• **Extrait présenté**
○ ○ ○ ○

Signe(s) particulier(s) :

  • alors qu’il s’est fait connaître aux États-Unis par la série américaine MADtv et ensuite comme l’un des deux membres du duo d’humoristes de la série télévisée à sketchs « Key & Peele », Jordan Peele a connu un immense succès critique et commercial il y a deux ans avec son premier film « Get Out », qu’il a aussi écrit de ses propres mains, lequel a d’ailleurs été récompensé de l’Oscar du Meilleur scénario original, alliant horreur et critique du racisme américain ;
  • film basé sur basé sur un épisode (« Images dans un Miroir ») de la série télévisée américaine de science-fiction « La Quatrième Dimension » (« The Twilight Zone »), créée par Rod Serling et diffusée entre le 2 octobre 1959 et le 19 juin 1964 sur le réseau CBS, tandis que Jordan Peele en prépare une nouvelle version, qu’il va produire et présenter, comme Rod Serling à l’époque, et ce dès le 1er avril prochain.

○ ○ ○ ○

• **Jeu de données**

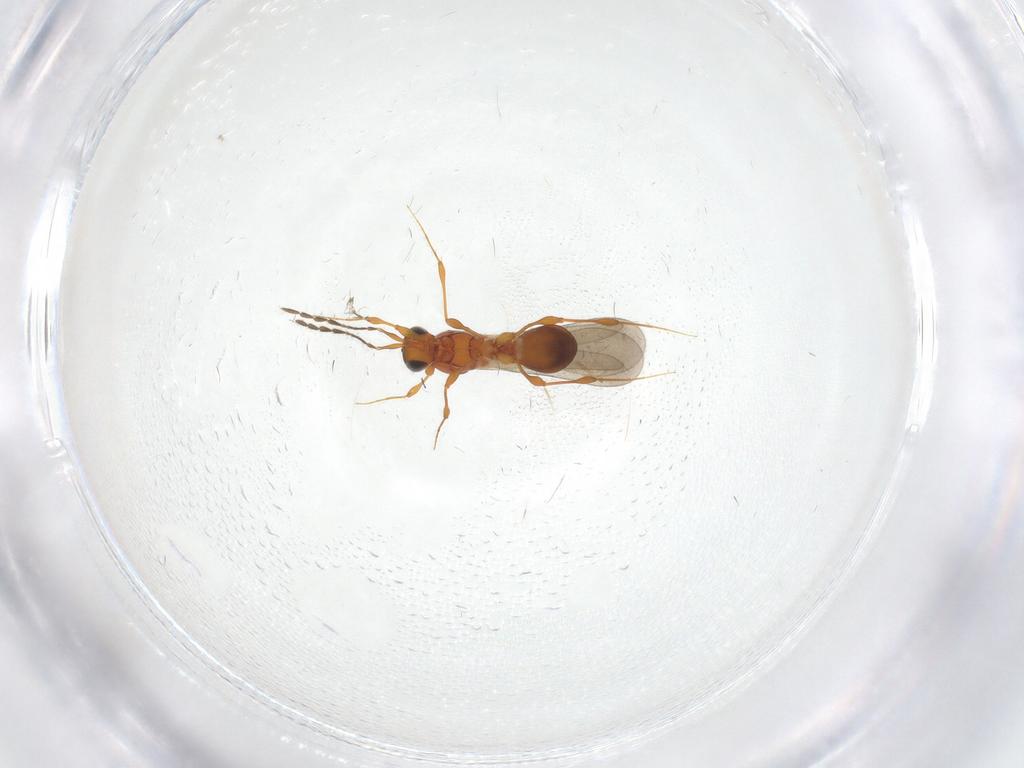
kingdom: Animalia
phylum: Arthropoda
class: Insecta
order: Hymenoptera
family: Platygastridae
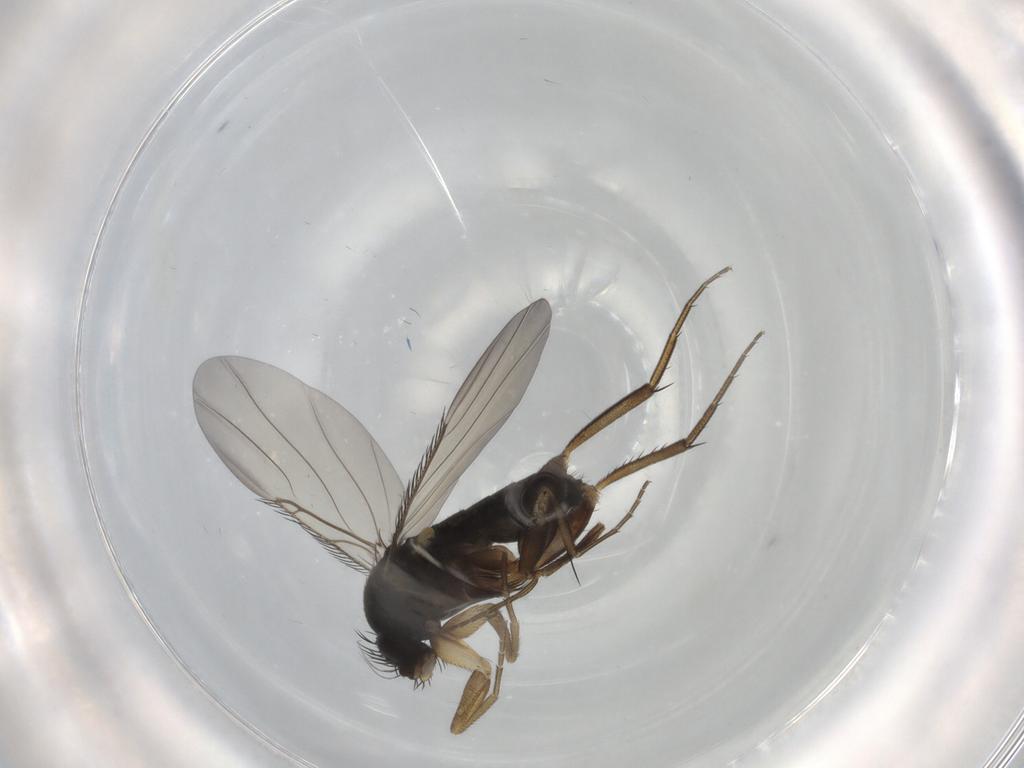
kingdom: Animalia
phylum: Arthropoda
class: Insecta
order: Diptera
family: Phoridae
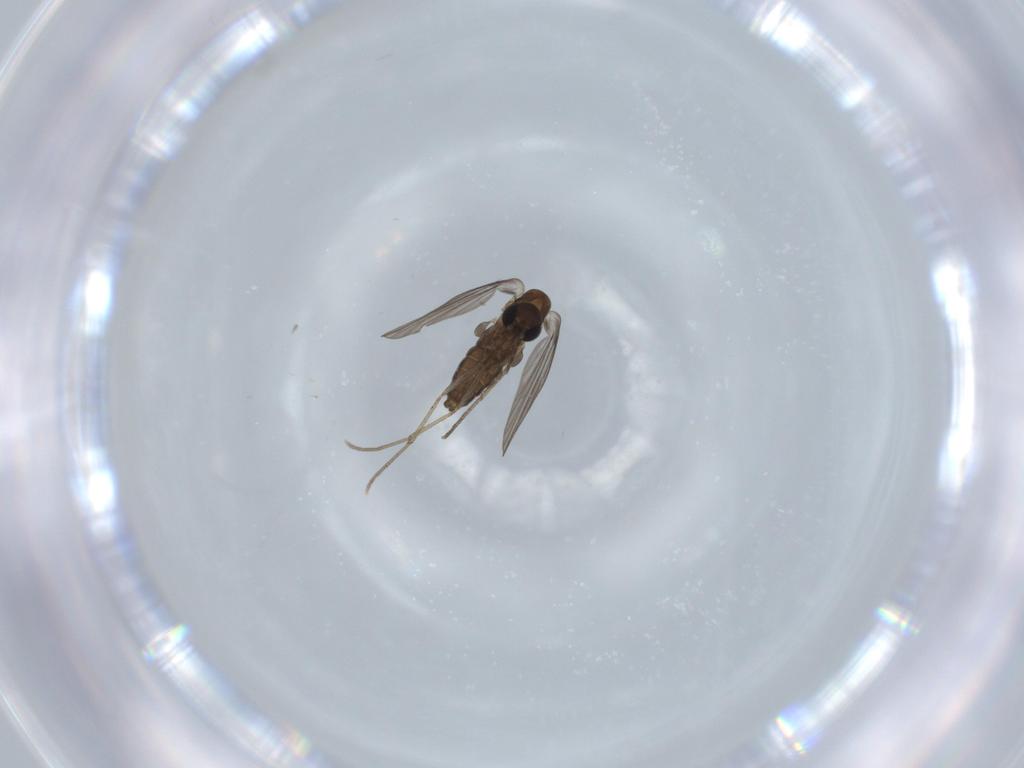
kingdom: Animalia
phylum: Arthropoda
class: Insecta
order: Diptera
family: Psychodidae
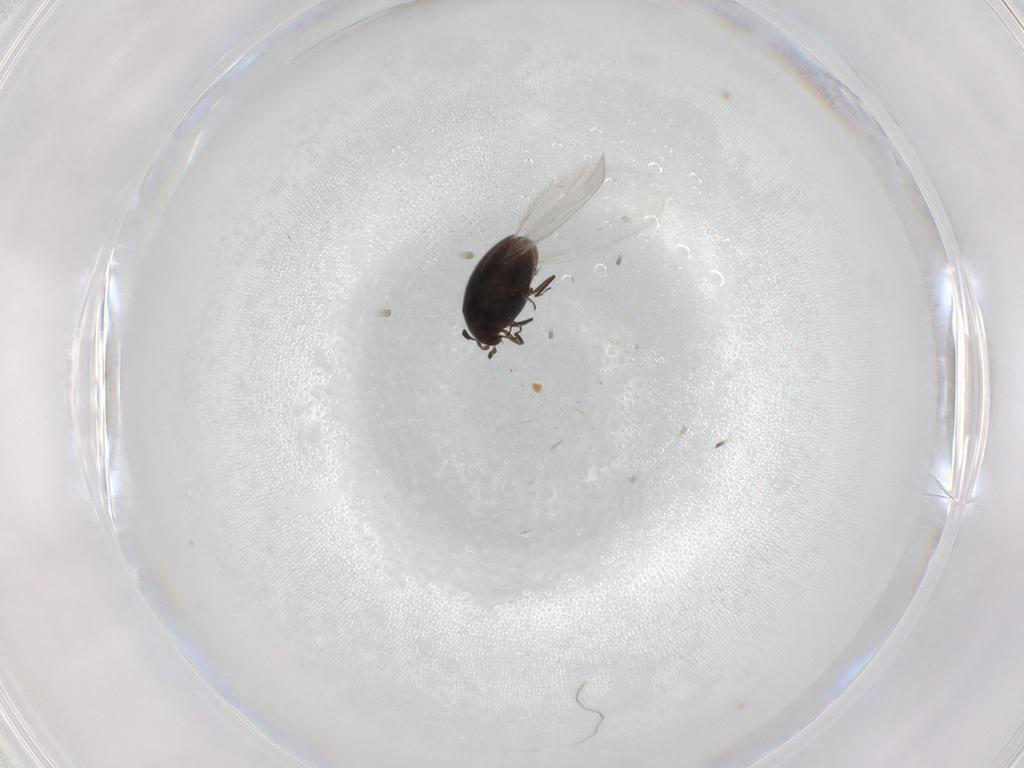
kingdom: Animalia
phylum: Arthropoda
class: Insecta
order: Coleoptera
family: Corylophidae
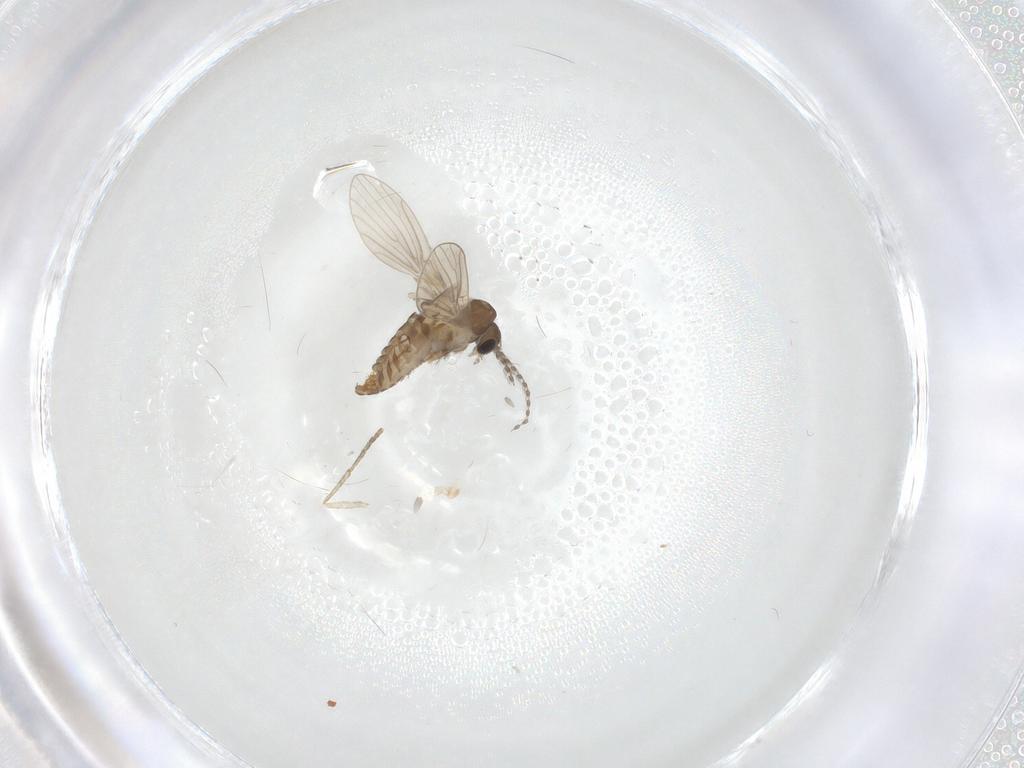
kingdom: Animalia
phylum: Arthropoda
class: Insecta
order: Diptera
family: Psychodidae
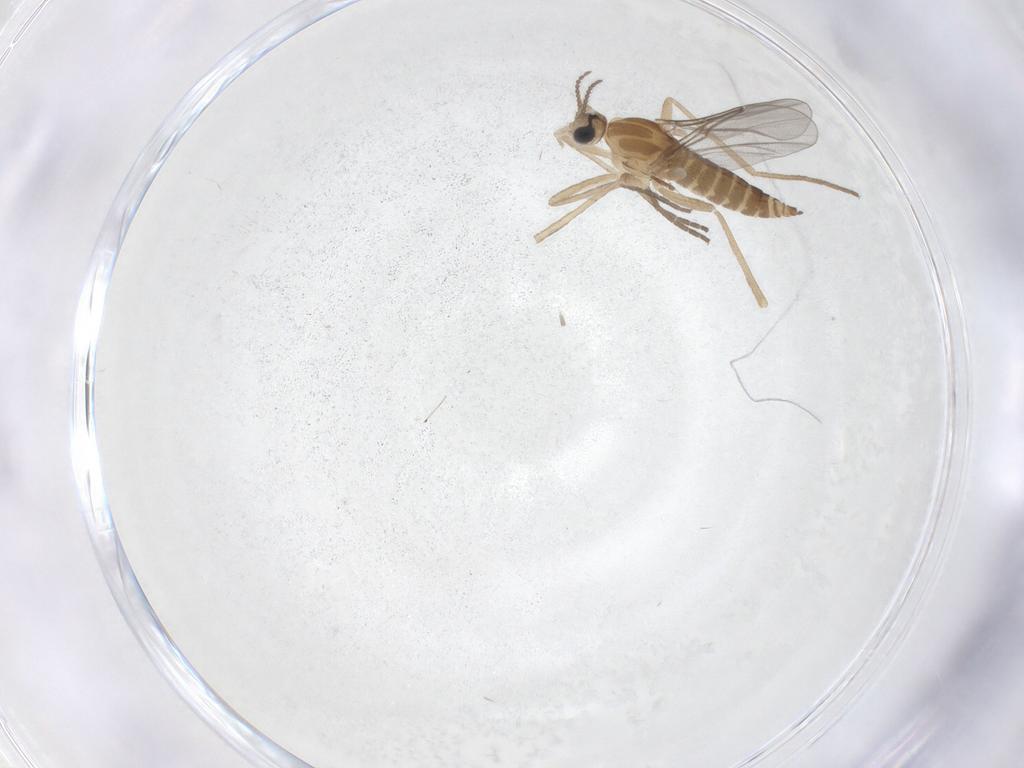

○ ○ ○ ○

• **Exercices à résoudre**
1 – D'après l'extrait sur Jordan Peele, quelle récompense a obtenue son film « Get Out » ?
2 – Présentez toutes les lignes du listing sous forme de liste numérotée, sans les lignes vides. Laissez les images de côté dans votre réponse.

• **Exercices corrigés**
1 – L'Oscar du Meilleur scénario original.

2 –
1. kingdom: Animalia
2. phylum: Arthropoda
3. class: Insecta
4. order: Hymenoptera
5. family: Platygastridae
6. kingdom: Animalia
7. phylum: Arthropoda
8. class: Insecta
9. order: Diptera
10. family: Phoridae
11. kingdom: Animalia
12. phylum: Arthropoda
13. class: Insecta
14. order: Diptera
15. family: Psychodidae
16. kingdom: Animalia
17. phylum: Arthropoda
18. class: Insecta
19. order: Coleoptera
20. family: Corylophidae
21. kingdom: Animalia
22. phylum: Arthropoda
23. class: Insecta
24. order: Diptera
25. family: Psychodidae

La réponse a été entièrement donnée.